The 2012 model is heavily revised. All-new styling is more aggressive and interesting, and it's all on top of a platform with a two-inch longer wheelbase and nearly three-inch-longer body. You can get it as a five-door or three-door hatchback -- no sedan.

The inside is much nicer looking and feels more upscale. There's even some padding on the dash--a place that looks like it got some real attention and wasn't just plopped in there on a budget. It feels closer in design to the new Camry--which is a compliment. And Toyota claims it put in more sound deadening material, so it is actually quiet in there.

The car is not a powerhouse--with just 106 horsepower and 103 lb.-ft. of torque from a liter and a half, but the car is not slug-like. I was fortunate to be given a Lagoon Blue Mica SE model with manual five speed--the sportiest version. You can also get the basic L or the volume LE model, which has more of the features folks want--like power windows.
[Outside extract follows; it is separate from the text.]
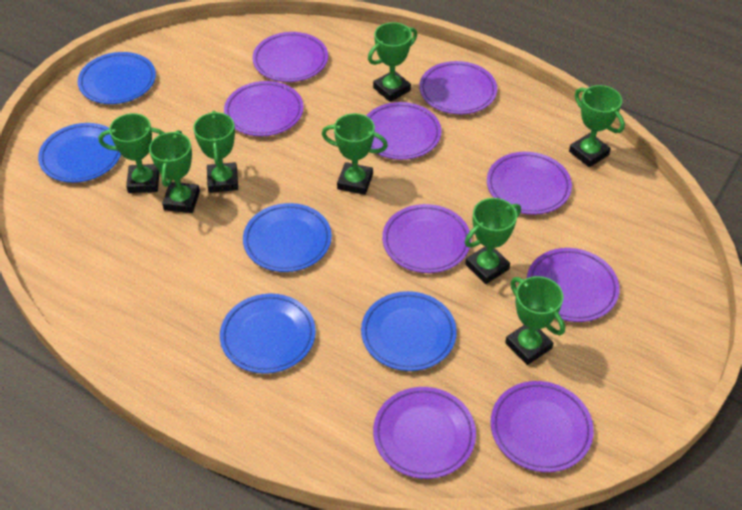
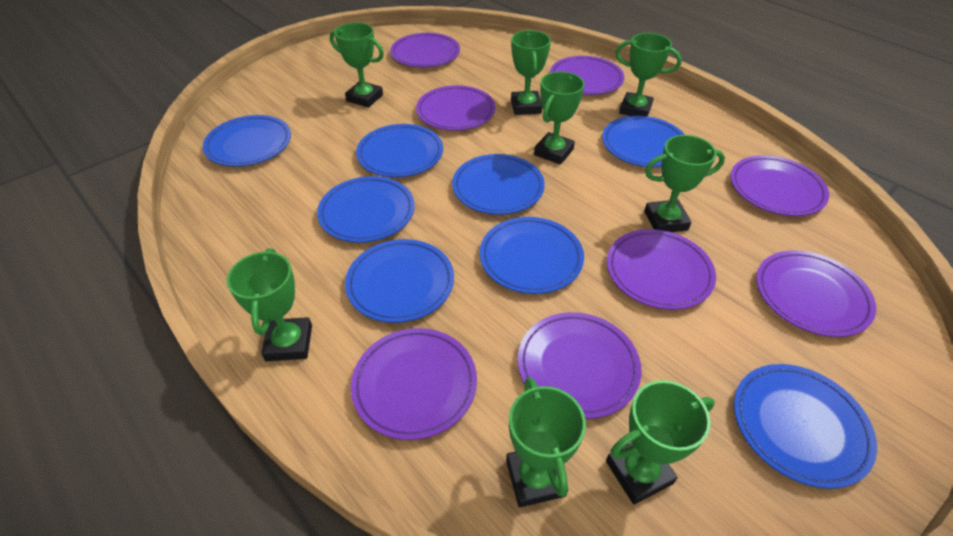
blue plate: [38,123,121,183] [78,52,156,104] [220,294,316,374] [243,203,332,272] [361,291,457,371] = 5 -> [203,115,291,167] [317,176,415,243] [345,239,454,323] [356,124,443,177] [452,154,545,215] [480,217,584,294] [602,116,685,167] [734,364,877,489] = 8
purple plate: [224,81,304,136] [252,32,328,82] [366,102,441,160] [373,387,476,479] [382,204,471,273] [419,61,497,114] [487,152,572,215] [490,381,594,472] [527,248,620,322] = 9 -> [351,328,477,440] [390,33,460,68] [416,85,496,131] [518,312,641,419] [550,56,624,95] [607,229,716,310] [730,155,829,216] [756,250,876,337] = 8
It's interesting to me that you can get the more fun five-speed manual (should be a six) with only the base L (for cost) or the SE (for sport) but the LE, which is surely the volume model, comes only with a four-speed automatic. Toyota knows the American market.

The price-leading L starts at just $14,875 (including shipping). My SE came to $17,340--with no extra options.

But who needs them? The SE has a leather wheel and shift knob, a decent sound system, Bluetooth connectivity for your phone (although the pairing method was a bit difficult to understand). It's also bristling with safety equipment (9 airbags) and has front and rear disc brakes, a body kit, 16-inch alloy wheels, and more.

You don't get everything in this level of car--no heated seats, the power window doesn't go up with one touch, and the center console looked and felt cheap. But it was actually fun to zip around in the car, and it delivered 33.1 miles per gallon--right what the EPA says it should (30 City, 38 Highway, 33 Average).

I had a chance to park my tester next to my friend Chris' last generation model. You can really see the difference.

With gas hitting $4.30 for regular, little cars are going to be big again, and the Yaris is a better way to go in 2012.